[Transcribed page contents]
──────────

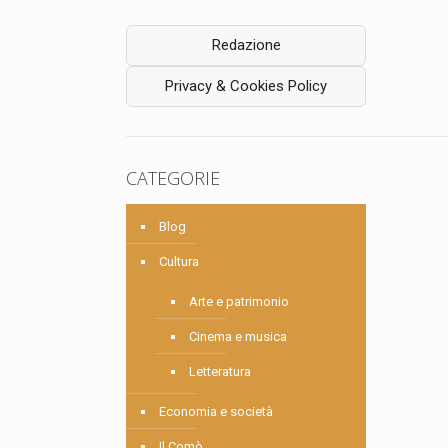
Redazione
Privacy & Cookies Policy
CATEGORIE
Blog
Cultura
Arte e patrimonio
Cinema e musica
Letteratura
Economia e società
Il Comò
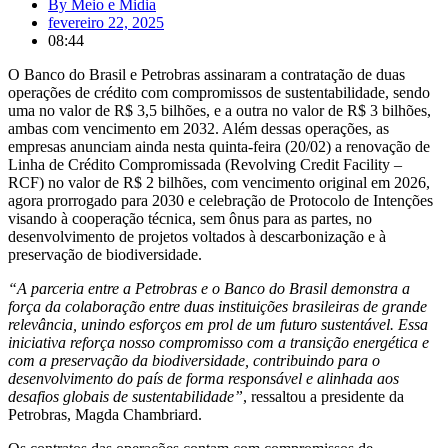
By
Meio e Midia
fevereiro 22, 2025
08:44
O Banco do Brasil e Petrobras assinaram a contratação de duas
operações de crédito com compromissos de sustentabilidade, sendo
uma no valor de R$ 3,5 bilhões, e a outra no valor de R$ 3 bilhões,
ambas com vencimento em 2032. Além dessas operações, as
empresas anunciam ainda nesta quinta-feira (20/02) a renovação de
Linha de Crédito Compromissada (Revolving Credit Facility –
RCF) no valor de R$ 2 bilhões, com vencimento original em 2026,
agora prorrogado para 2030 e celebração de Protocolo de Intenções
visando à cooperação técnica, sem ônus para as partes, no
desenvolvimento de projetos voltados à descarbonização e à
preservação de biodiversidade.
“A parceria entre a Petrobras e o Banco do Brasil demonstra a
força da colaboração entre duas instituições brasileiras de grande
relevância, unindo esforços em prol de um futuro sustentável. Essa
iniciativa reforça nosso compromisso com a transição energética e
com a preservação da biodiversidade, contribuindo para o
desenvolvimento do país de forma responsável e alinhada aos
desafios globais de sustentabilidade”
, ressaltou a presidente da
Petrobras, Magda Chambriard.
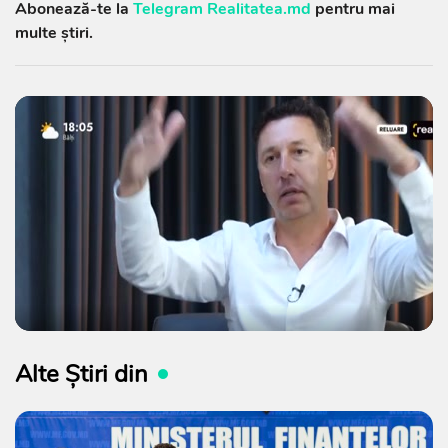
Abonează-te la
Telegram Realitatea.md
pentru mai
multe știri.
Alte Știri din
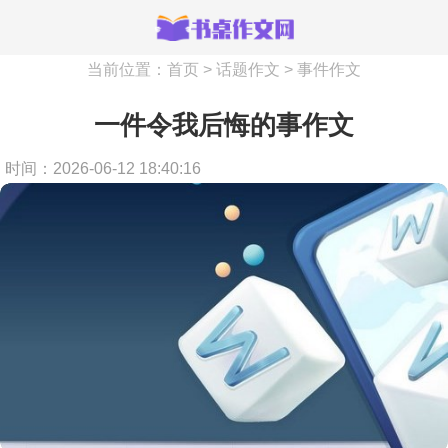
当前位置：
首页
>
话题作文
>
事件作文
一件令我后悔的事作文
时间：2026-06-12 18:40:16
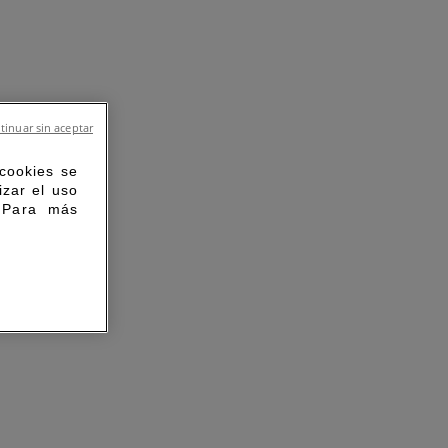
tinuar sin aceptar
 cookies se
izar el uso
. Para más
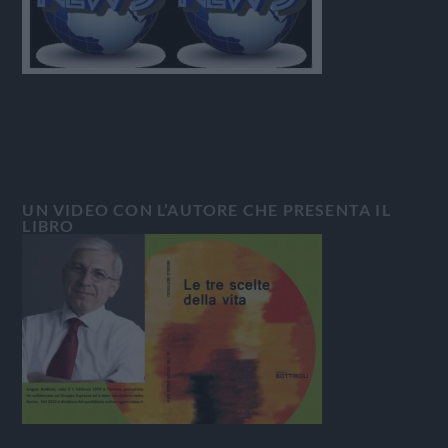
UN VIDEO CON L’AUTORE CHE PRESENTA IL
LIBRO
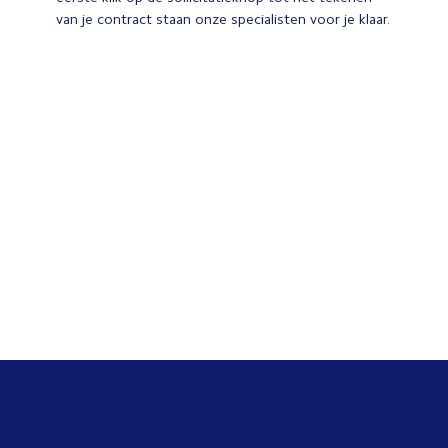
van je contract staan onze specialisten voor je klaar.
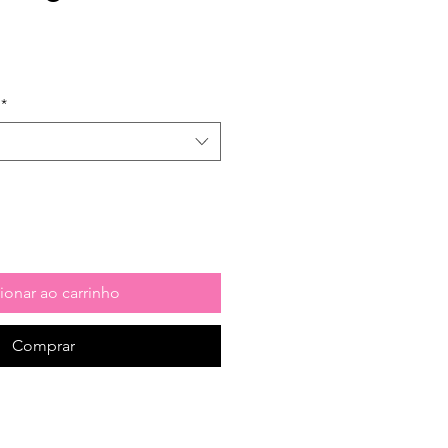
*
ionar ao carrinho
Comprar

──────────

Exercise objective :: What you give back should be exactly the lines of the data above from the line with "agora prorrogado para" through the line with "a presidente da", both of those included, and nothing more.

Solution to the problem ::
agora prorrogado para 2030 e celebração de Protocolo de Intenções
visando à cooperação técnica, sem ônus para as partes, no
desenvolvimento de projetos voltados à descarbonização e à
preservação de biodiversidade.
“A parceria entre a Petrobras e o Banco do Brasil demonstra a
força da colaboração entre duas instituições brasileiras de grande
relevância, unindo esforços em prol de um futuro sustentável. Essa
iniciativa reforça nosso compromisso com a transição energética e
com a preservação da biodiversidade, contribuindo para o
desenvolvimento do país de forma responsável e alinhada aos
desafios globais de sustentabilidade”
, ressaltou a presidente da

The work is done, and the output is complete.